Klimagutachten des IGH verleiht Klimaklage gegen Österreich neue Schlagkraft
Wien – Ein wegweisendes Gutachten des Internationalen Gerichtshofs (IGH) in Den Haag sorgt für juristische Bewegung in der internationalen Klimapolitik – und bringt neuen Rückenwind für die Klimaklage Müllner v. Austria, die aktuell beim Europäischen Gerichtshof für Menschenrechte (EGMR) anhängig ist. Die Klage wird von der Wiener Anwältin Michaela Krömer geführt und vom Verein CLAW – Initiative für Klimarecht unterstützt.
„Mehr Rückenwind könnte es für unsere Klimaklage kaum geben“, sagt Rechtsanwältin Michaela Krömer. „Der IGH stellt klar: Klimaschutz ist eine rechtliche Pflicht jedes Staates. Diese Pflicht wird in Österreich grob vernachlässigt.“
Die Klimaklage Müllner v. Austria richtet sich gegen das staatliche Versäumnis, Menschen in Österreich ausreichend vor den Folgen der Klimakrise zu schützen – eine Schutzpflicht, die sich aus der Europäischen Menschenrechtskonvention (EMRK) ergibt. Klimaziele würden regelmäßig verfehlt, Maßnahmen seien unzureichend und Betroffene hätten keinen effektiven Zugang zu gerichtlichem Rechtsschutz, so die Klägerseite.
Das nun veröffentlichte Gutachten des IGH stützt diese Argumentation: Es bekräftigt, dass Staaten völkerrechtlich verpflichtet sind, wirksamen Klimaschutz umzusetzen – unter anderem auf Basis internationaler Abkommen wie dem Pariser Klimaabkommen, dem Kyoto-Protokoll und der UN-Klimarahmenkonvention (UNFCCC). Der Gerichtshof betont zudem, dass das Recht auf eine saubere, gesunde und nachhaltige Umwelt ein integraler Bestandteil der Menschenrechte ist.
Besondere Bedeutung misst der IGH dem 1,5-Grad-Ziel bei: Es sei nicht bloß ein politisches Ziel, sondern eine rechtlich verbindliche Schwelle, an der nationale Klimapolitik gemessen werden müsse. Für Österreich bedeutet das eine klare Aufforderung zum Handeln.
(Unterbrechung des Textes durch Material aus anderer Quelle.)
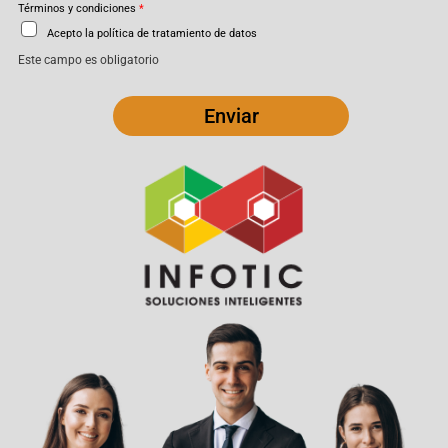
Términos y condiciones
*
Acepto la política de tratamiento de datos
Este campo es obligatorio
Enviar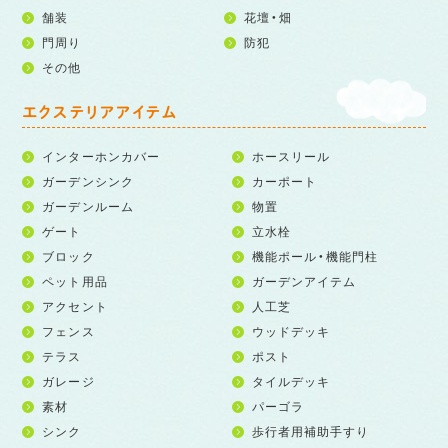
舗装
花壇・畑
門周り
防犯
その他
エクステリアアイテム
インターホンカバー
ホースリール
ガーデンシンク
カーポート
ガーデンルーム
物置
ゲート
立水栓
ブロック
機能ポール・機能門柱
ペット用品
ガーデンアイテム
アクセント
人工芝
フェンス
ウッドデッキ
テラス
ポスト
ガレージ
タイルデッキ
素材
パーゴラ
シンク
歩行者用補助手すり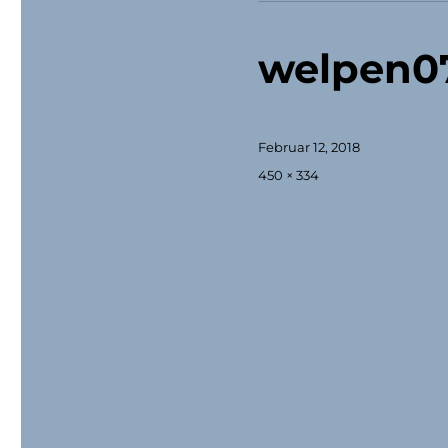
welpen07
Veröffentlicht
Februar 12, 2018
am
Originalgröße
450 × 334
„Ein wirksames Klimaschutzgesetz auf Grundlage des 1,5°C-Ziels ist das logistische Herzstück rechtskonformer Klimapolitik“, so Michaela Krömer. „Dass ein solches Gesetz in Österreich fehlt, ist keine Formalie – es ist einer der Hauptgründe, weshalb wir klagen.“
Für zusätzliche Brisanz sorgt ein weiterer Punkt des IGH-Gutachtens: Die fortgesetzte Förderung fossiler Energien wird darin als potenziell rechtswidrig eingestuft.
„Der Internationale Gerichtshof stellt klar: Staaten können völkerrechtlich für Untätigkeit im Umgang mit fossilen Energien haftbar gemacht werden – von der Förderung bis zu staatlichen Subventionen“, erklärt Florian Graber, Umweltjurist bei CLAW. „In Österreich fließen jährlich rund 5,7 Milliarden Euro in fossile Subventionen. Das ist nicht nur klimapolitisch fahrlässig, sondern nun auch juristisch höchst problematisch.“
Zwar ist das Gutachten des IGH rechtlich nicht bindend – seine Autorität aber ist groß. Es schafft neue rechtliche Standards, gibt Gerichten in aller Welt Orientierung und erhöht den Druck auf Staaten, den rechtlichen Pflichten im Klimaschutz gerecht zu werden.
„Das Gutachten bestätigt, was unsere Klage geltend macht: Wirksamer Klimaschutz ist keine politische Option, sondern eine menschenrechtliche Verpflichtung“, so Krömer.
Mit dem Rückenwind des IGH-Gutachtens sieht sich die Klimaklage Müllner v. Austria in ihrer Grundsatzargumentation bestärkt – und könnte, sollte der EGMR dieser folgen, Signalwirkung für ganz Europa entfalten.